Pierre Haski
C’est une initiative sans précédent : seize ex-ambassadeurs et diplomates de haut rang ont signé une lettre ouverte à Nicolas Sarkozy pour l’inciter à prendre une initiative afin de débloquer l’impasse des relations israélo-palestiniennes.
L’initiative qu’ils appellent de leurs vœux serait plus ambitieuse que la reprise de négociations indirectes à laquelle travaillent actuellement les Américains, et pourrait déboucher sur la proclamation d’un Etat palestinien en 2011.
Prenant acte du blocage actuel et du risque permanent de violence dans cette région, ils estiment que l’heure est à une initiative « contraignante » :
« Le recours à une résolution contraignante du Conseil de sécurité de l’ONU paraît nécessaire. Cette résolution tracerait le cadre et les objectifs de l’ultime négociation à mener entre les parties sous le contrôle d’une conférence internationale qui veillerait à la mise en œuvre dans des délais déterminés de l’accord à intervenir et des garanties nécessaires. »
On est loin du projet américain visant à permettre la reprise de négociations indirectes entre Israël et l’Autorité palestinienne de Mahmoud Abbas, en laissant de côté les sujets qui fâchent… Envoyer des casques bleus
Dans leur texte, initialement publié par LeMonde.fr, les diplomates, dont certains ont occupé des postes importants liés au dossier proche-oriental, mettent en avant une autre mesure susceptible de réduire les tensions dans la région :
« Il est en particulier urgent de mettre un terme à l’enfermement dans la bande de Gaza d’une population d’un million et demi de personnes en violation du droit humanitaire international, situation à laquelle il serait possible de remédier par l’envoi de casques bleus aux accès à ce territoire. »
Les diplomates soulignent que la France est idéalement placée pour prendre une telle initiative, en s’appuyant sur la position des 27 pays de l’Union européenne, réaffirmée en décembre 2009, en faveur d’un Etat palestinien indépendant ayant Jérusalem-Est pour capitale, et sur la déclaration de Nicolas Sarkozy à la Knesset, le parlement israélien, en juin 2008, affirmant que « Jérusalem a vocation à devenir la capitale de deux Etats ».

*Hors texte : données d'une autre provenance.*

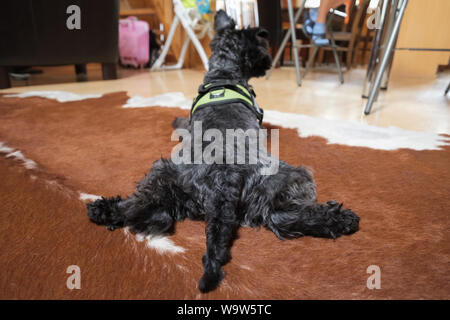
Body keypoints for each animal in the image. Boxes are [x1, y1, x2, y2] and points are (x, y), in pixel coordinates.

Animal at [87, 11, 358, 294]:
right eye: (261, 44)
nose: (267, 62)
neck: (223, 74)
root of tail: (224, 175)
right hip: (292, 176)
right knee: (283, 216)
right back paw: (342, 219)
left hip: (163, 172)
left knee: (142, 206)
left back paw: (104, 210)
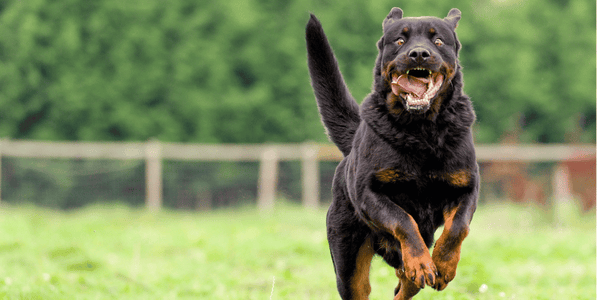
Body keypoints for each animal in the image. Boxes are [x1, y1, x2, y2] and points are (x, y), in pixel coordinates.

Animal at [304, 7, 478, 300]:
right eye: (399, 40)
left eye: (438, 41)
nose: (418, 53)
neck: (421, 130)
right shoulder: (370, 193)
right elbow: (403, 220)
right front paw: (421, 261)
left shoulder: (465, 188)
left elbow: (457, 227)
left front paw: (443, 265)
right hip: (349, 261)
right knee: (364, 283)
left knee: (406, 285)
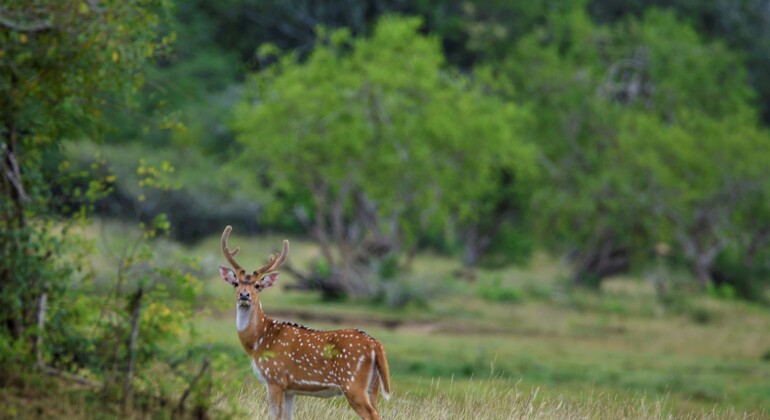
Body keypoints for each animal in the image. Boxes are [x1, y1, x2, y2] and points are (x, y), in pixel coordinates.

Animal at [219, 226, 392, 420]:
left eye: (257, 285)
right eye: (235, 283)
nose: (244, 295)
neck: (258, 341)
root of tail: (376, 344)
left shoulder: (275, 378)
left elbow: (275, 416)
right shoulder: (290, 389)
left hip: (353, 382)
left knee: (372, 414)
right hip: (373, 385)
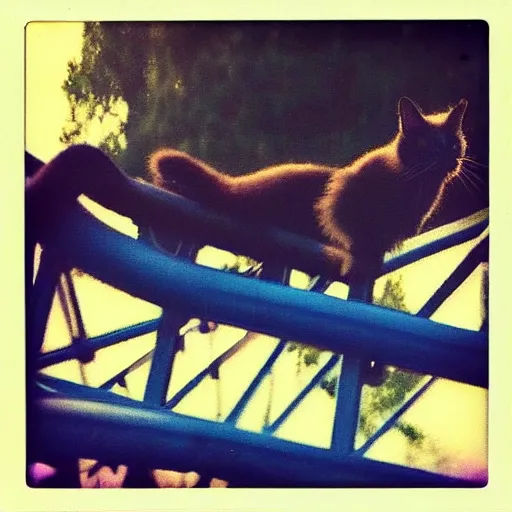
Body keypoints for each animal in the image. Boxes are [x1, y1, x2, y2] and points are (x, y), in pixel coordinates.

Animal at [147, 97, 468, 280]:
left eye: (453, 145)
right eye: (425, 143)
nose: (446, 158)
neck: (417, 187)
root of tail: (241, 183)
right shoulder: (340, 200)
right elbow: (354, 237)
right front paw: (360, 261)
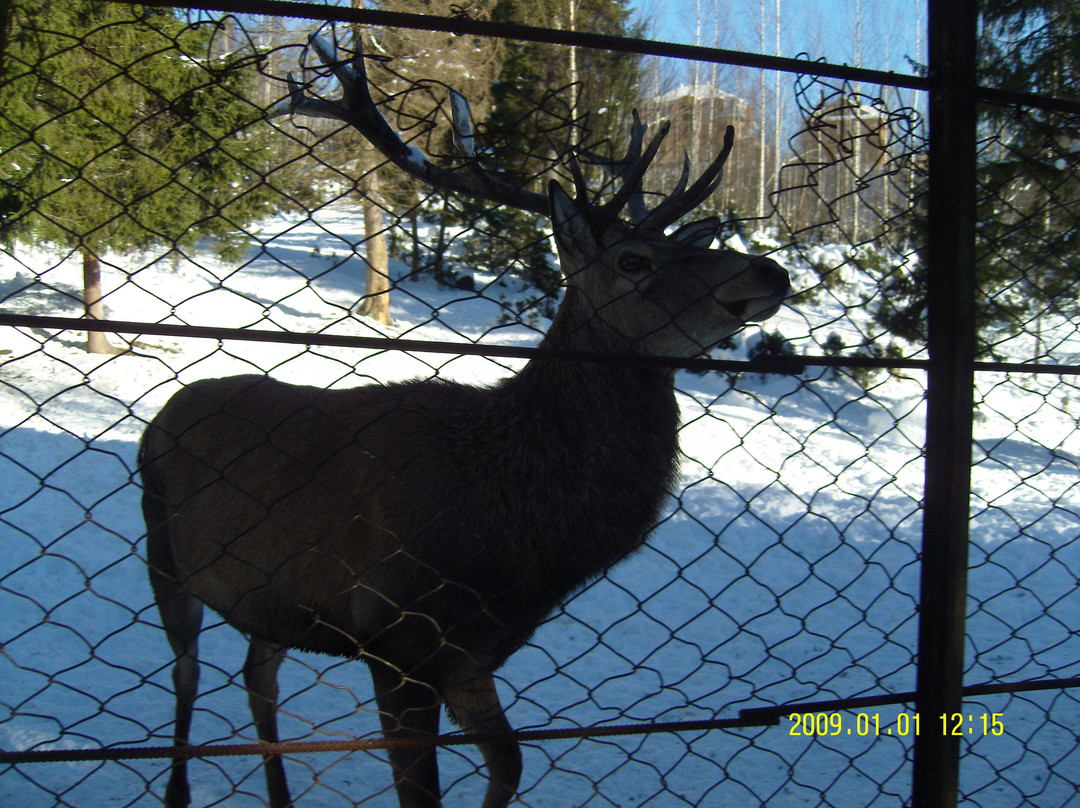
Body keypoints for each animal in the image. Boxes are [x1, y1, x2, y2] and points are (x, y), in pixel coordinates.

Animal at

Ce que les diplomates ne disent pas, c’est ce qui vient de se passer lorsque le ministre des Affaires étrangères, Bernard Kouchner, s’est dit « tenté » par l’idée de :
« la proclamation rapide d’un Etat palestinien, et sa reconnaissance immédiate par la communauté internationale, avant même la négociation sur les frontières ».
Il s’est aussitôt attiré une violente riposte d’Israël, et un « recadrage » plus prudent de l’Elysée qui n’avait visiblement pas été consulté avant la sortie du ministre. Un diplomate qualifie en privé la sortie de Kouchner de « maladroite et précipitée », et donc vouée à l’échec. Proclamer un Etat palestinien unilatéral
Pourtant, cette idée de proclamation d’un Etat souverain unilatéral reconnu par la Communauté internationale fait son chemin, et, selon l’un des signataires de la lettre, pourrait être une des issues possibles de l’initiative souhaitée par les auteurs de la lettre ouverte.
Elle pourrait être envisagée en 2011, après avoir laissé sa chance à la négociation, et un tel Etat pourrait être reconnu par l’immense majorité des Etats de la planète.
Dans une tribune séparée publiée la semaine dernière par Le Monde, l’un des signataires, Yves Aubin de la Messuzière, ancien directeur du Moyen Orient au Quai d’Orsay, va ouvertement dans cette direction :
« La proclamation unilatérale de l’Etat palestinien à l’échéance de 2011, qui participerait d’une révolution conceptuelle, permettra de déclencher une nouvelle dynamique, un réel processus se séparant de la méthode d’Oslo par l’inversion de la perspective, les négociations devant suivre la création de l’Etat palestinien.
La dissidence de Gaza ne devrait pas être un obstacle, l’histoire du mouvement palestinien étant faite davantage de conciliations que de ruptures. »
On en est loin, et la tentative de relance des négociations par l’administration Obama parait bien timide par rapport aux proclamations initiales du président américain. Et rien n’indique, à ce stade, que Nicolas Sarkozy ait l’audace, et la cohérence diplomatique, nécessaires pour faire le saut conceptuel que lui recommandent « ses » anciens diplomates.